*What is being asked:*
Copy every line of the data below word for word, leaving out the pictures.

[Figure understanding tasks]
--- START ---

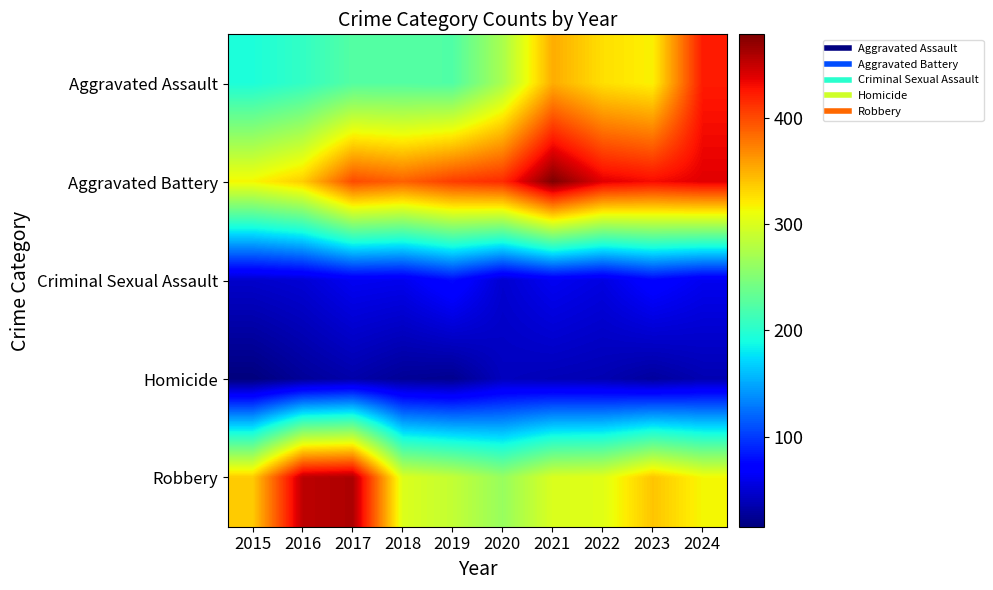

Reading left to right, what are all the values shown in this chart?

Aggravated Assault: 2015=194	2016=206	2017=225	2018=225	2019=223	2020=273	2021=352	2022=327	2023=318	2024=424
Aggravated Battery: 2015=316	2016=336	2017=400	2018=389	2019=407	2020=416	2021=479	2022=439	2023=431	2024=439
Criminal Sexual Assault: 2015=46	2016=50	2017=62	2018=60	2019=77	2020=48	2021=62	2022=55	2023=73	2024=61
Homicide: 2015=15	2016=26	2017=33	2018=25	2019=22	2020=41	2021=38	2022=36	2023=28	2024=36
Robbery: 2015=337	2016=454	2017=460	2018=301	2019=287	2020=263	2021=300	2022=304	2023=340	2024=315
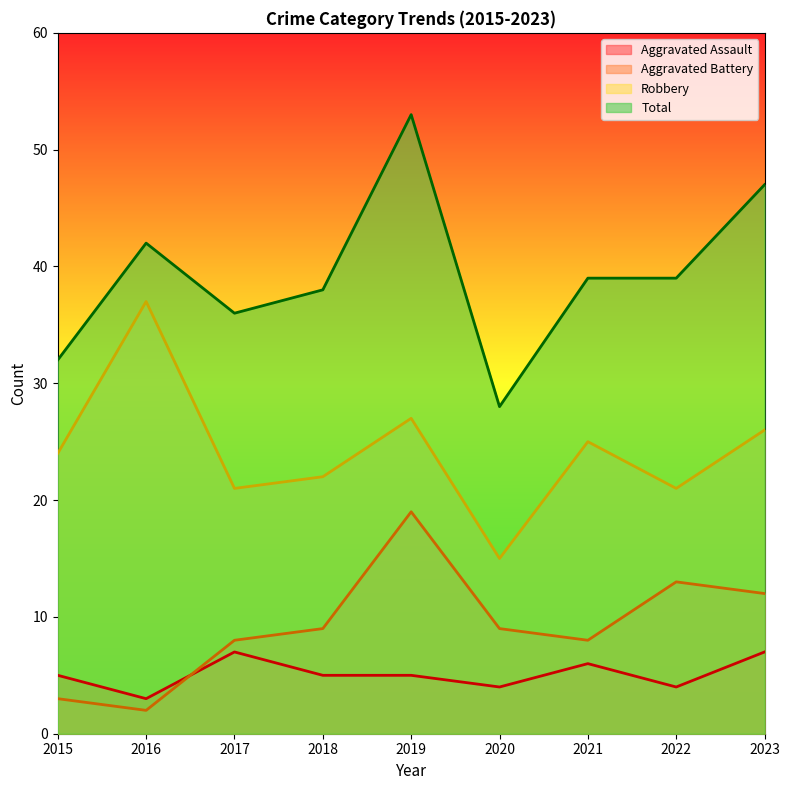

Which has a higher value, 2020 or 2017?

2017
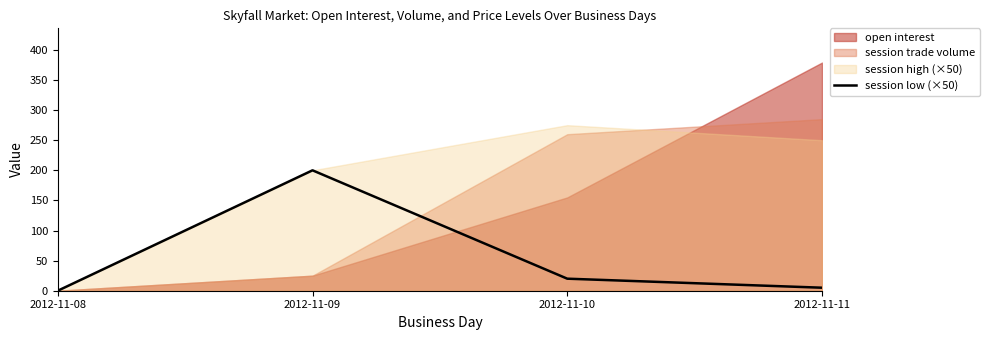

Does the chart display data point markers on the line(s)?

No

--- END ---

*Task result:*
Reading left to right, what are all the values shown in this chart?

Aggravated Assault: 2015=194	2016=206	2017=225	2018=225	2019=223	2020=273	2021=352	2022=327	2023=318	2024=424
Aggravated Battery: 2015=316	2016=336	2017=400	2018=389	2019=407	2020=416	2021=479	2022=439	2023=431	2024=439
Criminal Sexual Assault: 2015=46	2016=50	2017=62	2018=60	2019=77	2020=48	2021=62	2022=55	2023=73	2024=61
Homicide: 2015=15	2016=26	2017=33	2018=25	2019=22	2020=41	2021=38	2022=36	2023=28	2024=36
Robbery: 2015=337	2016=454	2017=460	2018=301	2019=287	2020=263	2021=300	2022=304	2023=340	2024=315

Which has a higher value, 2020 or 2017?

2017

Does the chart display data point markers on the line(s)?

No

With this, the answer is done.